─── Extract to read ───

Arteries	Compound	Concentration range	Maximum response (%)	EC₅₀	n
E⁻	DEANONOate	1 nmol/L–10 μmol/L
	No geldanamycin		100 ± 0	8.0 ± 0.3	5
	With geldanamycin		100 ± 0	7.9 ± 0.3	5
E⁺	Bradykinin	10 pmol/L–0.3 μmol/L
	No geldanamycin		88 ± 6	8.5 ± 0.3	6
	With geldanamycin		86 ± 8	8.6 ± 0.6	6
E⁺	Substance P	10 pmol/L–0.3 μmol/L
	No geldanamycin		80 ± 12	9.8 ± 0.6	6
	With geldanamycin		84 ± 9	9.9 ± 0.5	6
E⁺	A23187	1 nmol/L–1 μmol/L
	No geldanamycin		85 ± 16	7.3 ± 0.5	6
	With geldanamycin		88 ± 13	7.2 ± 0.5	6

No significant difference (P < 0.05) between responses in each paired experiment. “With geldanamycin” refers to 3μg/mL geldanamycin added to control solution 15 minutes before experiment. Responses are expressed as mean ± SD. EC₅₀ values are expressed as -log mol/L. Relaxations were obtained after contractions to UTP (10μmol/L) and are expressed as a percentage of maximal relaxation induced by 0.3 mmol/L papaverine. N = number of dogs. E⁺, arteries with endothelium; E⁻, arteries without endothelium.

FIG. 1.

Contractions to geldanamycin in canine basilar artery. (A) Isometric force recordings show contractions to increasing concentrations of geldanamycin (0.1 to 10 μg/mL) observed only in rings with endothelium. Rings were passively stretched to optimal points along their length-tension curves using 10 μmol/L of UTP, which was subsequently washed out 1 hour before exposure of rings to geldanamycin. Maximal contraction was elicited at the conclusion of each recording by KCl (50 mmol/L). (B) Concentration-response curves for geldanamycin (0.1–10 μg/mL) in arteries with (E+, circles) or without (E-, squares) endothelium. *Differences between the curves are statistically significant (P < 0.01; n = 6). Data are shown as mean ± SD and expressed as percentage of maximal contraction induced by KCl (50 mmol/L; 100% = 4.5 ± 1.6 g).

─── Entries shown ───

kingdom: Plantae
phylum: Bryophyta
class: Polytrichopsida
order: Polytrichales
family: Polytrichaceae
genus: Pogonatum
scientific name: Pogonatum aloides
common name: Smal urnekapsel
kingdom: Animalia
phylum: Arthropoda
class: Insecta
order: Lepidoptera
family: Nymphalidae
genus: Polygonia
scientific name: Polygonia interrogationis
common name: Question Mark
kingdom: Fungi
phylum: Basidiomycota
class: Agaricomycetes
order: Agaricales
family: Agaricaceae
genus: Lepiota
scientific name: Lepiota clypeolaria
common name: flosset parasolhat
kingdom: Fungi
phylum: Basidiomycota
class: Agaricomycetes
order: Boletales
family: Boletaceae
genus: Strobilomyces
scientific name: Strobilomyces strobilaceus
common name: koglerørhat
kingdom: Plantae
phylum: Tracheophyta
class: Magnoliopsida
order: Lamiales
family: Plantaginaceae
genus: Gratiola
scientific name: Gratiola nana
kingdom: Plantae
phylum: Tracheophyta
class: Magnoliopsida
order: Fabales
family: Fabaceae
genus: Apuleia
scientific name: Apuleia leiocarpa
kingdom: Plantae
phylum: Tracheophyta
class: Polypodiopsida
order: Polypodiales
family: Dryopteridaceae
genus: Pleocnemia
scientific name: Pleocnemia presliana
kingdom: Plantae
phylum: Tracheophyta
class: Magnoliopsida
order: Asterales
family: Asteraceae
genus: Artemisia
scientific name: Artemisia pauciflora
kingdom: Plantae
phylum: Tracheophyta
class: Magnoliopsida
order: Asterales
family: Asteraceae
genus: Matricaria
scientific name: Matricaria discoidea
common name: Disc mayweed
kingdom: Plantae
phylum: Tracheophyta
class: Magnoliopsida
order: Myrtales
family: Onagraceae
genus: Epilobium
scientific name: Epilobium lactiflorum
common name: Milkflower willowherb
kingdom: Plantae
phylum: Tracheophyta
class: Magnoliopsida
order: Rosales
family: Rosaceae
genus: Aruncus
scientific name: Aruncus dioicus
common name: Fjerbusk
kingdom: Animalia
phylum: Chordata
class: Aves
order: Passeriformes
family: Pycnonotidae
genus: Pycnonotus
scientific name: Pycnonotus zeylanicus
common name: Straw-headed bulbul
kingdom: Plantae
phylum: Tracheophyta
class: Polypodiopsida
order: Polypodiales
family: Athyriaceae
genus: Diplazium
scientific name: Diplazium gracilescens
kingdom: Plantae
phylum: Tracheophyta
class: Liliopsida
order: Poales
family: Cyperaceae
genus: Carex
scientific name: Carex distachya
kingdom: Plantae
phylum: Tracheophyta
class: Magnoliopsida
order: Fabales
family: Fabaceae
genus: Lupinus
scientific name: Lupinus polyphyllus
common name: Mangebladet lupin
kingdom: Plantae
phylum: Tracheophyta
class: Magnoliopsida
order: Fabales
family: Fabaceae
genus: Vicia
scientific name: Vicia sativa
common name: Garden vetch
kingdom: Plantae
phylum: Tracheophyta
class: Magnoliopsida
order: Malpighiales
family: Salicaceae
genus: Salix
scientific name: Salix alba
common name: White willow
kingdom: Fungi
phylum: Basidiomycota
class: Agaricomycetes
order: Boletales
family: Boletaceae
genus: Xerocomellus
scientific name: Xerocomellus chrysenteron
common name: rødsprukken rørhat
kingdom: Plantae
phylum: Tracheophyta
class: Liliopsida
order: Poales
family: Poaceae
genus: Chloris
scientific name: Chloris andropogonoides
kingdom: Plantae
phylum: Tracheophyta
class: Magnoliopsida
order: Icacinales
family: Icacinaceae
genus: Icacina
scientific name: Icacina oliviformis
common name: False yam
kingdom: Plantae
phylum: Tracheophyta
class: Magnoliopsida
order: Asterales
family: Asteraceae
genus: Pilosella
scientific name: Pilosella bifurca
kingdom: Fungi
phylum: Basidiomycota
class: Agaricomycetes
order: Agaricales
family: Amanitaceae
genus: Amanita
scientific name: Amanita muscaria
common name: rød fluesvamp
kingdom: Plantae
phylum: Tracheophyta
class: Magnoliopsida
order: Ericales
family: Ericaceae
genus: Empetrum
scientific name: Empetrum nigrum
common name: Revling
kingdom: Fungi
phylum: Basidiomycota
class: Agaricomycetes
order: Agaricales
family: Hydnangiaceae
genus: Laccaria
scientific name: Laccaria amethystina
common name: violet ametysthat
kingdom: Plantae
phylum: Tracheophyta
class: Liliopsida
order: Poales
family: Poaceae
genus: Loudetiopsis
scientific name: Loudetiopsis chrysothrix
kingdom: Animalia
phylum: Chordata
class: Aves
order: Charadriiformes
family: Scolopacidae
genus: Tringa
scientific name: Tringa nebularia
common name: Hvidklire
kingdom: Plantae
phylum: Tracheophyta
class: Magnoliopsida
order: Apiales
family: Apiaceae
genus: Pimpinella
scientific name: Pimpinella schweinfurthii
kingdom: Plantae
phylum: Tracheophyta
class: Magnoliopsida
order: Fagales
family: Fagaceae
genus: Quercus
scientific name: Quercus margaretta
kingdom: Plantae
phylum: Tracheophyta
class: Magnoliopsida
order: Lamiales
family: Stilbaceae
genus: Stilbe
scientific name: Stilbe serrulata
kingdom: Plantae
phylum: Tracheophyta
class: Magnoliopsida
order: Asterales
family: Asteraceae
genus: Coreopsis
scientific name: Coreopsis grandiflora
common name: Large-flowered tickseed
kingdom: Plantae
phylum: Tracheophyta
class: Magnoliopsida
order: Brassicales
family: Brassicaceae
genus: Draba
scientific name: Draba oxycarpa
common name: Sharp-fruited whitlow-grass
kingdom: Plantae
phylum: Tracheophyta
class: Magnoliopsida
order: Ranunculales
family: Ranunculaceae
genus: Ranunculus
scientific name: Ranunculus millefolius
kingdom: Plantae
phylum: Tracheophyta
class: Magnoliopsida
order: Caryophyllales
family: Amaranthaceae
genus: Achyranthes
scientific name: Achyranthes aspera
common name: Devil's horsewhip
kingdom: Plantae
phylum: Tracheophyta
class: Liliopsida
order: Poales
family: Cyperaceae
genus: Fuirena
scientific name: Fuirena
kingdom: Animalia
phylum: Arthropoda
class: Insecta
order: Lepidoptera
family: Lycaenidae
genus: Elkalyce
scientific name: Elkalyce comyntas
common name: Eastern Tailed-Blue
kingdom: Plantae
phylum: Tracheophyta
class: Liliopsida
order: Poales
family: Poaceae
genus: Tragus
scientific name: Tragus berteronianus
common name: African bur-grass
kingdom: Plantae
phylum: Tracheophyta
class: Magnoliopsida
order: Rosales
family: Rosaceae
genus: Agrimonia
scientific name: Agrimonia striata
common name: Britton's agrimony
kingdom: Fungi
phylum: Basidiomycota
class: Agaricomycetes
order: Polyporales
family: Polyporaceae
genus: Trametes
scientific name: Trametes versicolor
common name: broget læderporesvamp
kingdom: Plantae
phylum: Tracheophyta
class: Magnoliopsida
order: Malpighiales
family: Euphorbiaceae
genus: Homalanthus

───

» **What you have to do**:
Answer these questions from the geldanamycin text:
(a) What concentration of geldanamycin was added to the control solution, and how long before the experiment?
(b) What agent, at what concentration, induced the maximal relaxation used to express the relaxations as a percentage?
(c) According to the legend for Fig. 1, in which rings were contractions to geldanamycin observed?

» **Solution to the exercise**:
(a) 3 μg/mL, added 15 minutes before the experiment.
(b) Papaverine at 0.3 mmol/L.
(c) Only in rings with endothelium.